I'm not in my old age yet, I do have asthma and colds would usually be severe: I'd take months to shake off a cold and a cough. When I started cycling I went from having four or five severe colds and coughs for a couple of months each year to two relatively mild cases in winter with a less virulent cough, and now to the current situation of one cold every couple of years or so. The more I cycled the less I had a cold.

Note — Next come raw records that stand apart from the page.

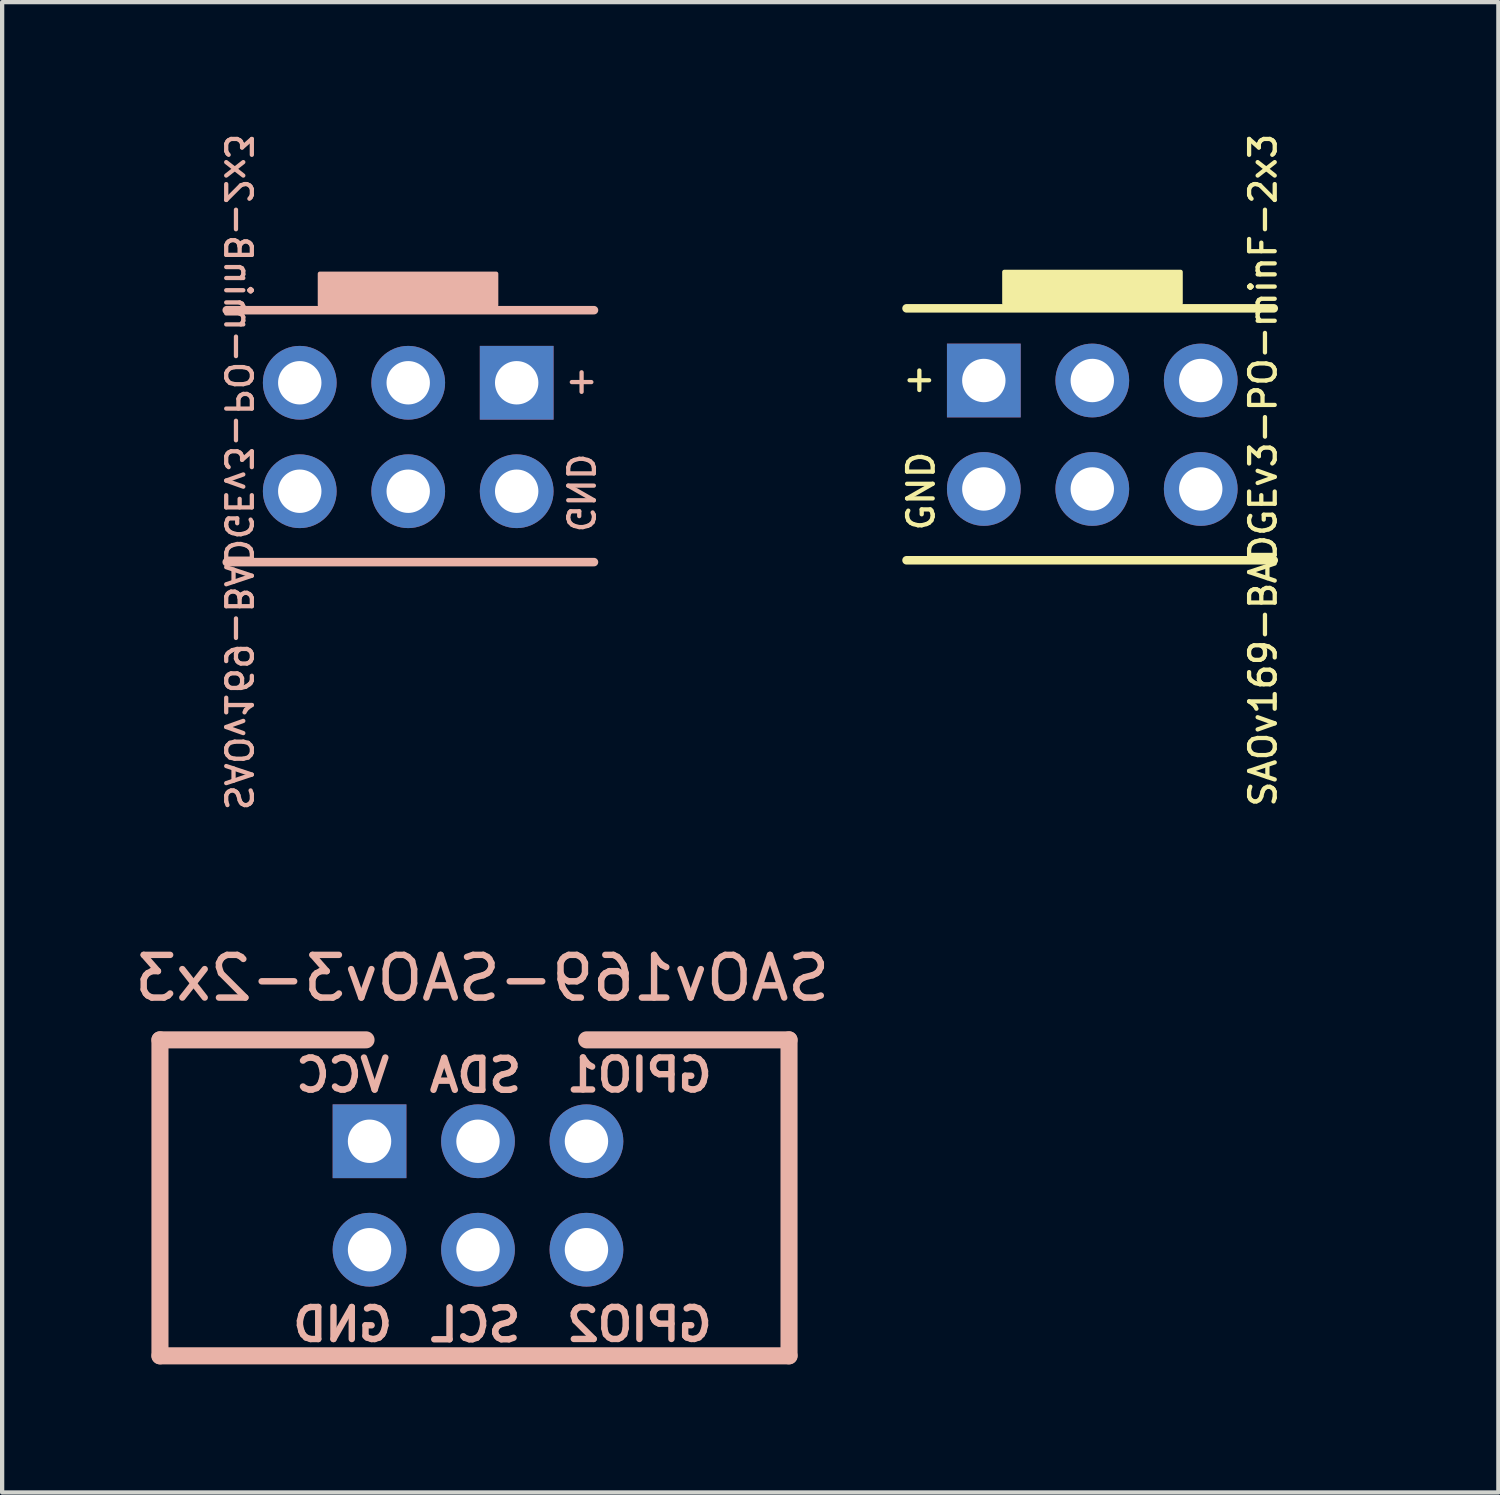
<source format=kicad_pcb>
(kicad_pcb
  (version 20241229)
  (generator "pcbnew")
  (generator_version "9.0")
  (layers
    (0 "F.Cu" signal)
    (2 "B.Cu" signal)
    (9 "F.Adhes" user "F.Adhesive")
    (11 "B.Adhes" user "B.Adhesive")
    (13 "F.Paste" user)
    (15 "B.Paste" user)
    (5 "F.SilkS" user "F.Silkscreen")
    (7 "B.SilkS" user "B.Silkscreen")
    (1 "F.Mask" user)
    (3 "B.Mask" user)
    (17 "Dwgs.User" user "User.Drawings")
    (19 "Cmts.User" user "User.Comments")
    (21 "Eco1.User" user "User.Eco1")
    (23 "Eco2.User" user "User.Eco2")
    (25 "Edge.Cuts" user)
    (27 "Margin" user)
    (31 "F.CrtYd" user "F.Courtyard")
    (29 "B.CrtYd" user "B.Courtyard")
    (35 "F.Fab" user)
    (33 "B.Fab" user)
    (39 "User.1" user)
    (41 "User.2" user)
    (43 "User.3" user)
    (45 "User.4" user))
  (footprint "SAOv169-SAOv3-2x3"
    (layer "F.Cu")
    (at 8.084 24.927)
    (property "Reference" "SAOv169-SAOv3-2x3" (at 0.16 -5.07 0) (layer "B.SilkS") (effects (font (size 1 1) (thickness 0.15)) (justify mirror)))
    (attr through_hole)
    (fp_line (start -7.388 -3.625) (end -7.388 3.775) (stroke (width 0.4) (type solid)) (layer "B.SilkS"))
    (fp_line (start -7.388 3.775) (end 7.344 3.775) (stroke (width 0.4) (type solid)) (layer "B.SilkS"))
    (fp_line (start -2.562 -3.625) (end -7.388 -3.625) (stroke (width 0.4) (type solid)) (layer "B.SilkS"))
    (fp_line (start 7.344 -3.625) (end 2.604 -3.625) (stroke (width 0.4) (type solid)) (layer "B.SilkS"))
    (fp_line (start 7.344 -3.625) (end 7.344 3.775) (stroke (width 0.4) (type solid)) (layer "B.SilkS"))
    (fp_text user "SCL" (at 0 3.048 0) (layer "B.SilkS") (effects (font (size 0.75 0.75) (thickness 0.15)) (justify mirror)))
    (fp_text user "GND" (at -3.11 3.042 0) (unlocked yes) (layer "B.SilkS") (effects (font (size 0.75 0.75) (thickness 0.15)) (justify mirror)))
    (fp_text user "SDA" (at 0 -2.794 0) (unlocked yes) (layer "B.SilkS") (effects (font (size 0.75 0.75) (thickness 0.15)) (justify mirror)))
    (fp_text user "GPIO1" (at 3.84 -2.802 0) (unlocked yes) (layer "B.SilkS") (effects (font (size 0.75 0.75) (thickness 0.15)) (justify mirror)))
    (fp_text user "VCC" (at -3.11 -2.8 0) (unlocked yes) (layer "B.SilkS") (effects (font (size 0.75 0.75) (thickness 0.15)) (justify mirror)))
    (fp_text user "GPIO2" (at 3.84 3.04 0) (layer "B.SilkS") (effects (font (size 0.75 0.75) (thickness 0.15)) (justify mirror)))
    (pad "1" thru_hole rect (at -2.48 -1.25 270) (size 1.727 1.727) (drill 1.016) (layers "*.Cu" "*.Mask"))
    (pad "2" thru_hole circle (at -2.48 1.29 270) (size 1.727 1.727) (drill 1.016) (layers "*.Cu" "*.Mask"))
    (pad "3" thru_hole oval (at 0.06 -1.25 270) (size 1.727 1.727) (drill 1.016) (layers "*.Cu" "*.Mask"))
    (pad "4" thru_hole oval (at 0.06 1.29 270) (size 1.727 1.727) (drill 1.016) (layers "*.Cu" "*.Mask"))
    (pad "5" thru_hole circle (at 2.6 -1.25 270) (size 1.727 1.727) (drill 1.016) (layers "*.Cu" "*.Mask"))
    (pad "6" thru_hole circle (at 2.6 1.29 270) (size 1.727 1.727) (drill 1.016) (layers "*.Cu" "*.Mask")))
  (footprint "SAOv169-BADGEv3-PO-minF-2x3"
    (layer "F.Cu")
    (at 22.48 7.121)
    (property "Reference" "SAOv169-BADGEv3-PO-minF-2x3" (at 4.05 0.84 90) (unlocked yes) (layer "F.SilkS") (effects (font (size 0.6 0.6) (thickness 0.1))))
    (attr through_hole)
    (fp_line (start -4.3 -2.95) (end 4.3 -2.95) (stroke (width 0.2) (type solid)) (layer "F.SilkS"))
    (fp_line (start 4.3 2.95) (end -4.3 2.95) (stroke (width 0.2) (type solid)) (layer "F.SilkS"))
    (fp_poly (pts (xy 2.119 -3.071) (xy -2.01 -3.071) (xy -2.01 -3.804) (xy 2.119 -3.804)) (stroke (width 0.1) (type solid)) (fill yes) (layer "F.SilkS"))
    (fp_line (start -6.4 -2.89) (end 6.5 -2.89) (stroke (width 0.12) (type default)) (layer "User.9"))
    (fp_line (start -6.4 2.91) (end -6.4 -2.89) (stroke (width 0.12) (type default)) (layer "User.9"))
    (fp_line (start -6.4 2.91) (end 6.5 2.91) (stroke (width 0.12) (type default)) (layer "User.9"))
    (fp_line (start -2 -3.79) (end -2 -2.89) (stroke (width 0.12) (type default)) (layer "User.9"))
    (fp_line (start -2 -3.79) (end 2.1 -3.79) (stroke (width 0.12) (type default)) (layer "User.9"))
    (fp_line (start 2.1 -3.79) (end 2.1 -2.89) (stroke (width 0.12) (type default)) (layer "User.9"))
    (fp_line (start 6.5 -2.89) (end 6.5 2.91) (stroke (width 0.12) (type default)) (layer "User.9"))
    (fp_rect (start -1.63 -2.12) (end -3.33 -0.42) (stroke (width 0.1) (type default)) (fill no) (layer "User.9"))
    (fp_circle (center -2.49 1.28) (end -3.354 1.28) (stroke (width 0.1) (type default)) (fill no) (layer "User.9"))
    (fp_circle (center 0.05 -1.26) (end -0.814 -1.26) (stroke (width 0.1) (type default)) (fill no) (layer "User.9"))
    (fp_circle (center 0.05 1.28) (end -0.814 1.28) (stroke (width 0.1) (type default)) (fill no) (layer "User.9"))
    (fp_circle (center 2.59 -1.26) (end 1.726 -1.26) (stroke (width 0.1) (type default)) (fill no) (layer "User.9"))
    (fp_circle (center 2.59 1.28) (end 1.726 1.28) (stroke (width 0.1) (type default)) (fill no) (layer "User.9"))
    (fp_text user "GND" (at -3.96 1.33 90) (unlocked yes) (layer "F.SilkS") (effects (font (size 0.6 0.6) (thickness 0.1))))
    (fp_text user "+" (at -4 -1.31 0) (unlocked yes) (layer "F.SilkS") (effects (font (size 0.6 0.6) (thickness 0.1))))
    (pad "1" thru_hole rect (at -2.49 -1.26 270) (size 1.727 1.727) (drill 1.016) (layers "*.Cu" "*.Mask"))
    (pad "2" thru_hole circle (at -2.49 1.28 270) (size 1.727 1.727) (drill 1.016) (layers "*.Cu" "*.Mask"))
    (pad "3" thru_hole oval (at 0.05 -1.26 270) (size 1.727 1.727) (drill 1.016) (layers "*.Cu" "*.Mask"))
    (pad "4" thru_hole oval (at 0.05 1.28 270) (size 1.727 1.727) (drill 1.016) (layers "*.Cu" "*.Mask"))
    (pad "5" thru_hole circle (at 2.59 -1.26 270) (size 1.727 1.727) (drill 1.016) (layers "*.Cu" "*.Mask"))
    (pad "6" thru_hole circle (at 2.59 1.28 270) (size 1.727 1.727) (drill 1.016) (layers "*.Cu" "*.Mask")))
  (footprint "SAOv169-BADGEv3-PO-minB-2x3"
    (layer "F.Cu")
    (at 6.56 7.164)
    (property "Reference" "SAOv169-BADGEv3-PO-minB-2x3" (at -4.04 0.84 270) (unlocked yes) (layer "B.SilkS") (effects (font (size 0.6 0.6) (thickness 0.1)) (justify mirror)))
    (attr through_hole)
    (fp_line (start -4.3 2.95) (end 4.3 2.95) (stroke (width 0.2) (type solid)) (layer "B.SilkS"))
    (fp_line (start 4.3 -2.95) (end -4.3 -2.95) (stroke (width 0.2) (type solid)) (layer "B.SilkS"))
    (fp_poly (pts (xy -2.119 -3.071) (xy 2.01 -3.071) (xy 2.01 -3.804) (xy -2.119 -3.804)) (stroke (width 0.1) (type solid)) (fill yes) (layer "B.SilkS"))
    (fp_line (start -6.5 -2.88) (end -6.5 2.92) (stroke (width 0.12) (type default)) (layer "User.9"))
    (fp_line (start -2.1 -3.78) (end -2.1 -2.88) (stroke (width 0.12) (type default)) (layer "User.9"))
    (fp_line (start 2 -3.78) (end -2.1 -3.78) (stroke (width 0.12) (type default)) (layer "User.9"))
    (fp_line (start 2 -3.78) (end 2 -2.88) (stroke (width 0.12) (type default)) (layer "User.9"))
    (fp_line (start 6.4 -2.88) (end -6.5 -2.88) (stroke (width 0.12) (type default)) (layer "User.9"))
    (fp_line (start 6.4 2.92) (end -6.5 2.92) (stroke (width 0.12) (type default)) (layer "User.9"))
    (fp_line (start 6.4 2.92) (end 6.4 -2.88) (stroke (width 0.12) (type default)) (layer "User.9"))
    (fp_rect (start 1.63 -2.11) (end 3.33 -0.41) (stroke (width 0.1) (type default)) (fill no) (layer "User.9"))
    (fp_circle (center -2.59 -1.25) (end -1.726 -1.25) (stroke (width 0.1) (type default)) (fill no) (layer "User.9"))
    (fp_circle (center -2.59 1.29) (end -1.726 1.29) (stroke (width 0.1) (type default)) (fill no) (layer "User.9"))
    (fp_circle (center -0.05 -1.25) (end 0.814 -1.25) (stroke (width 0.1) (type default)) (fill no) (layer "User.9"))
    (fp_circle (center -0.05 1.29) (end 0.814 1.29) (stroke (width 0.1) (type default)) (fill no) (layer "User.9"))
    (fp_circle (center 2.49 1.29) (end 3.354 1.29) (stroke (width 0.1) (type default)) (fill no) (layer "User.9"))
    (fp_text user "GND" (at 3.97 1.33 270) (unlocked yes) (layer "B.SilkS") (effects (font (size 0.6 0.6) (thickness 0.1)) (justify mirror)))
    (fp_text user "+" (at 4.01 -1.31 0) (unlocked yes) (layer "B.SilkS") (effects (font (size 0.6 0.6) (thickness 0.1)) (justify mirror)))
    (pad "1" thru_hole rect (at 2.49 -1.25 90) (size 1.727 1.727) (drill 1.016) (layers "*.Cu" "*.Mask"))
    (pad "2" thru_hole circle (at 2.49 1.29 90) (size 1.727 1.727) (drill 1.016) (layers "*.Cu" "*.Mask"))
    (pad "3" thru_hole oval (at -0.05 -1.25 90) (size 1.727 1.727) (drill 1.016) (layers "*.Cu" "*.Mask"))
    (pad "4" thru_hole oval (at -0.05 1.29 90) (size 1.727 1.727) (drill 1.016) (layers "*.Cu" "*.Mask"))
    (pad "5" thru_hole circle (at -2.59 -1.25 90) (size 1.727 1.727) (drill 1.016) (layers "*.Cu" "*.Mask"))
    (pad "6" thru_hole circle (at -2.59 1.29 90) (size 1.727 1.727) (drill 1.016) (layers "*.Cu" "*.Mask")))
  (gr_rect
    (start -3 -3)
    (end 32.04 31.902)
    (stroke (width 0.1) (type default))
    (fill no)
    (layer "Edge.Cuts")))
</source>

That said when one does get through it often knocks me sideways, but that's every couple of years now.


----------



## ColinJ (29 Aug 2020)

Excellent news!

Literally a few seconds ago, I posted this in the retirement thread...



ColinJ said:


> I'll just dig up a letter sent by Chris Crossland, the organiser of_ The Other Fleet Moss Randonee_ in 2006... I kept the letter because it made such an impression on me at the time. TOFMR was a 200 km audax event from Halifax up into the Yorkshire Dales and back via the fringes of The Forest of Bowland.
> 
> Chris C:
> 
> ...


I distinctly remember catching 'D' and his mates at the top of Fleet Moss. They were all in their late 70s. I saw them again later, arriving at event HQ as I was leaving after my coffee, cake and sandwiches. I finished the hilly 200 in 10 hours so they must have taken just under 11. They looked very fit and healthy. I am sure that most of us know sedentary people in their 50s who look like frail pensioners!


----------



## steveindenmark (29 Aug 2020)

So its a flip what goes first. Your immune system, your knees, or your neck. Thanks for that 😁


----------



## ColinJ (29 Aug 2020)

steveindenmark said:


> So its a flip what goes first. Your immune system, your knees, or your neck. Thanks for that 😁


Well, _something _has to give _eventually_, or the world would get rather cramped...


----------